Thu, Nov 5 2009, 12:58 GMT
by ecPulse.com analysis team
The Federal Open Market Committee confirmed last night that the benchmark interest rates will remain at exceptionally low levels for an extended period of time, as the ongoing economic weakness continue to weigh down on prices and accordingly the Feds have more room to continue their support for economic growth.
The Feds signaled indeed that economic activity has been picking up recently, however the Feds still admitted that consumer spending will remain under pressure amid rising unemployment, tightened credit conditions, and subdued income growth, and accordingly the Feds still expect economic growth to remain under pressure over the upcoming period.
Meanwhile, more data will be released today from the United States, as the initial jobless claims for the week ending October 31, are expected to drop slightly to 522,000 from the prior reported estimate of 530,000, while continuing claims are expected to drop as well to 5.750 million from the prior reported estimate of 5.797 million.
The U.S. labor market remains on the receiving end of this recession, whereas unemployment continued to rise over the past few months to reach a 26-year high in September at 9.8%, and unemployment is still expected to rise further over the upcoming few months to exceed 10% probably before this year ends.
Yet, activity overall in the United States economy is starting to recover, though over a gradual pace, as so far the manufacturing, the services, and the housing sectors have been proving clear signals that the worst of this recession is indeed over, and that there’s only room for improvement from now on, though we still believe that conditions will be rather challenging over the upcoming period, but still, we should continue to see more signs of stabilization over the upcoming period.

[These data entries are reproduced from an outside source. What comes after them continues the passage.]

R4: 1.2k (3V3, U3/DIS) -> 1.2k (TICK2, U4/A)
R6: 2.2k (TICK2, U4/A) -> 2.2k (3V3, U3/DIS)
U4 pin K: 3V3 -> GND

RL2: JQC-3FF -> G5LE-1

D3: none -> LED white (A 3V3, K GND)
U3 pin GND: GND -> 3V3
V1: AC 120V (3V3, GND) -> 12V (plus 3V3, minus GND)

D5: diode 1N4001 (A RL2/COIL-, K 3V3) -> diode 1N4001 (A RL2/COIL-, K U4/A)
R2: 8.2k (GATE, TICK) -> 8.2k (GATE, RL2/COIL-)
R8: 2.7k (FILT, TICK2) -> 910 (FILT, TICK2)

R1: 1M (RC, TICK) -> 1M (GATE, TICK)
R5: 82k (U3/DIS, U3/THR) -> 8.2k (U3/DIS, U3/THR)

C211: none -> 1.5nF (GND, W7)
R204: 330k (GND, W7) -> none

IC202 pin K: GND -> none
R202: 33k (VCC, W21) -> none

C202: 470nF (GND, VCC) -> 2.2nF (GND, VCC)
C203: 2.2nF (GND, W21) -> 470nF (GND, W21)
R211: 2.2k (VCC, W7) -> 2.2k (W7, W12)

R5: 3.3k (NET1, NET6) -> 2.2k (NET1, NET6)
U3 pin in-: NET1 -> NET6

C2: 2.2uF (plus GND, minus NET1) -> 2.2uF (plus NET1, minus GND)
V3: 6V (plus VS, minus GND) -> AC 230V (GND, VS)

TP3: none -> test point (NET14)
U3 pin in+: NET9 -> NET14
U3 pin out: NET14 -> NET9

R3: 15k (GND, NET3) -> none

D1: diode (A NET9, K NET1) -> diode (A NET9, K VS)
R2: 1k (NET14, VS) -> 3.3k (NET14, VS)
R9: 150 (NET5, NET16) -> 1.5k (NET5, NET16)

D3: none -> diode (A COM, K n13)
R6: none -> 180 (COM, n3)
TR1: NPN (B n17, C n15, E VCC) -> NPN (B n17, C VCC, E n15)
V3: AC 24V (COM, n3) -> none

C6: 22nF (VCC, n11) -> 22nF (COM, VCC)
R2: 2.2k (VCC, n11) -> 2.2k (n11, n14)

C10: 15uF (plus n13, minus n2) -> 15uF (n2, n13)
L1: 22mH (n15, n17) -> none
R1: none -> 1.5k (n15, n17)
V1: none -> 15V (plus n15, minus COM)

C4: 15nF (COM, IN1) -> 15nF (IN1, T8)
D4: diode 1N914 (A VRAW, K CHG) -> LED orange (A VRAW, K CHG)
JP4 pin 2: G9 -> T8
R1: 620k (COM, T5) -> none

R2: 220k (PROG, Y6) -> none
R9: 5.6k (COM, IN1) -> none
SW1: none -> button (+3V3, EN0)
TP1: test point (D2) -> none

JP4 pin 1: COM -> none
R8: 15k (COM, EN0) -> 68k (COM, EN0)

Meanwhile, non-farm productivity is expected to have risen in the third quarter by 6.5% following the prior reported rise of 6.6%, as conditions started to improve during the third quarter and accordingly the economy was able to grow by 3.5%, though growth was mainly attributed to the government’s stimulus packages, but It was able to support economic growth after all.
Moreover, the unit labor costs for the third quarter will be released as well, unit labor costs are expected to drop by 4.2% following the prior reported contraction of 5.9%, as rising unemployment continue to weigh down heavily on overall prices, as productivity remains generally weak, and accordingly we shouldn’t be worried over the outlook for inflation at least over the short term.
The U.S. economy has been able to shake off the worst of this recession so far, however, there’s still a long way to go before conditions are back to normal, as so far the major concern remains the outlook for the labor market, and once we see some improvement in the labor market, we will be able to say that the U.S. economy will be able to fulfill its long term growth potentials.
Meanwhile, Canada will release some fundamentals today. As the building permits index will be released for the month of September, building permits are expected to have risen by 1.6% following the prior reported rise of 7.2%, as it seems the Canadian economy is also on its way to recover from the worst recession since WWII.
The Bank of Canada expects the Canadian economy to be able to grow over a strong pace during 2011, which clearly indicates that the BOC expects 2010 to be a recovery year as well, Canada will also release the Ivey PMI for the month of October, Ivey PMI is expected to drop slightly to 58.0 from 61.7, though the index is expected to slowdown slightly, yet it still signals expansion.